### [Exercise a]
Reproduce the entries verbatim, everything from their first line down to the line containing "passe que vous", with both of those lines included.

####################

There has been extensive debate about whether NPN actually needs
to be encrypted. Given that NPN currently more or less always means
SPDY, I think the best thing you could say about that is that the
jury is still out (and more likely that it's unnecessary).

-Ekr
Nikos Mavrogiannopoulos | 17 May 2012 02:48

Re: draft-ray-tls-encrypted-handshake-00.txt

On Wed, May 16, 2012 at 11:20 PM, Eric Rescorla <ekr <at> rtfm.com> wrote:

>> This is a denial of service attack that even TLS is vulnerable to.
>> A client that doesn't want its identity to be expose it will
>> disconnect. This is the same as saying the TLS is insecure because an
>> attacker can say to the client please use SSL 2.0. It's up to the
>> client to enforce the desired security level.
> That's not the security guarantee that TLS generally attempts to
> provide, namely the highest common parameters, not the weakest,
> which is why there is such extensive protection against
> downgrade attacks.

####################

### [Exercise b]
List every protocol or protocol extension named in the mailing-list excerpt.

### [Information provided]
####################

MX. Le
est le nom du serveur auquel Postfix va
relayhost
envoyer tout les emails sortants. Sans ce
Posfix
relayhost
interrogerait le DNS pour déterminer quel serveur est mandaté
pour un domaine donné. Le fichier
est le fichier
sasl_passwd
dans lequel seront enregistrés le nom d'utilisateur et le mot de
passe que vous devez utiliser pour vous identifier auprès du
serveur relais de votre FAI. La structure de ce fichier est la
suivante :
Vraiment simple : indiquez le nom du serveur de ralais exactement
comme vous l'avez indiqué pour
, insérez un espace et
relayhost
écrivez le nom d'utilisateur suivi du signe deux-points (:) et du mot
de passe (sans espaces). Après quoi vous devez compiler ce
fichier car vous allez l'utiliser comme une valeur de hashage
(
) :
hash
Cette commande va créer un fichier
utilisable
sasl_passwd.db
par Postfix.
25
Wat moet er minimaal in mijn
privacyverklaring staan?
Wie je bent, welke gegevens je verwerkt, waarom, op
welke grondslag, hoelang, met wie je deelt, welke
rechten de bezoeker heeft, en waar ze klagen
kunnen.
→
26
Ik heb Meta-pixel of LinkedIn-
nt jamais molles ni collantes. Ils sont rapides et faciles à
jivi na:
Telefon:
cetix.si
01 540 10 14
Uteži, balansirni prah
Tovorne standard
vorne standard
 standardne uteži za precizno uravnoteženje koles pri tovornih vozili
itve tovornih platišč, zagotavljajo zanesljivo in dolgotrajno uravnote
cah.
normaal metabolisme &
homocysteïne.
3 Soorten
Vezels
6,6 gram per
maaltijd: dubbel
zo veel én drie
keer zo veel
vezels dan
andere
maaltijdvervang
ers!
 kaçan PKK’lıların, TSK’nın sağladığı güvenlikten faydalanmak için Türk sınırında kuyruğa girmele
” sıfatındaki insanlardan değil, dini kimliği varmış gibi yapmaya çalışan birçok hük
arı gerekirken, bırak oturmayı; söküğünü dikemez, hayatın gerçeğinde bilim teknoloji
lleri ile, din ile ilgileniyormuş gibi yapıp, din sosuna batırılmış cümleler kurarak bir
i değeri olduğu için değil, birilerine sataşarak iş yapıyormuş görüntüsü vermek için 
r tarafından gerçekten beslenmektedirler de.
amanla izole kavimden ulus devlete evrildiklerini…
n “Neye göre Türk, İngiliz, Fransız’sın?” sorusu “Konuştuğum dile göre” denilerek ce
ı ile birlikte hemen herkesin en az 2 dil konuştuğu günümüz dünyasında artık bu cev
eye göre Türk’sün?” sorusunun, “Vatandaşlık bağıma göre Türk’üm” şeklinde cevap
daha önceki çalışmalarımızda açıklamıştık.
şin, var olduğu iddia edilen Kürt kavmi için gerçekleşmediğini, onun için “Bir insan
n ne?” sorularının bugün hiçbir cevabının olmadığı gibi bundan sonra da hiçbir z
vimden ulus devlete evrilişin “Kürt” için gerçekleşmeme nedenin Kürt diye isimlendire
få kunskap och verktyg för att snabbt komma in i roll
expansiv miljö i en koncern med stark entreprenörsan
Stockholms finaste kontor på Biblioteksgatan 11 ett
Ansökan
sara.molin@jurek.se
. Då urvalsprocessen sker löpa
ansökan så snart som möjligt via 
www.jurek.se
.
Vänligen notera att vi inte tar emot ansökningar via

####################

### [Answer area a]
MX. Le
est le nom du serveur auquel Postfix va
relayhost
envoyer tout les emails sortants. Sans ce
Posfix
relayhost
interrogerait le DNS pour déterminer quel serveur est mandaté
pour un domaine donné. Le fichier
est le fichier
sasl_passwd
dans lequel seront enregistrés le nom d'utilisateur et le mot de
passe que vous devez utiliser pour vous identifier auprès du

### [Answer area b]
- NPN
- SPDY
- TLS
- SSL 2.0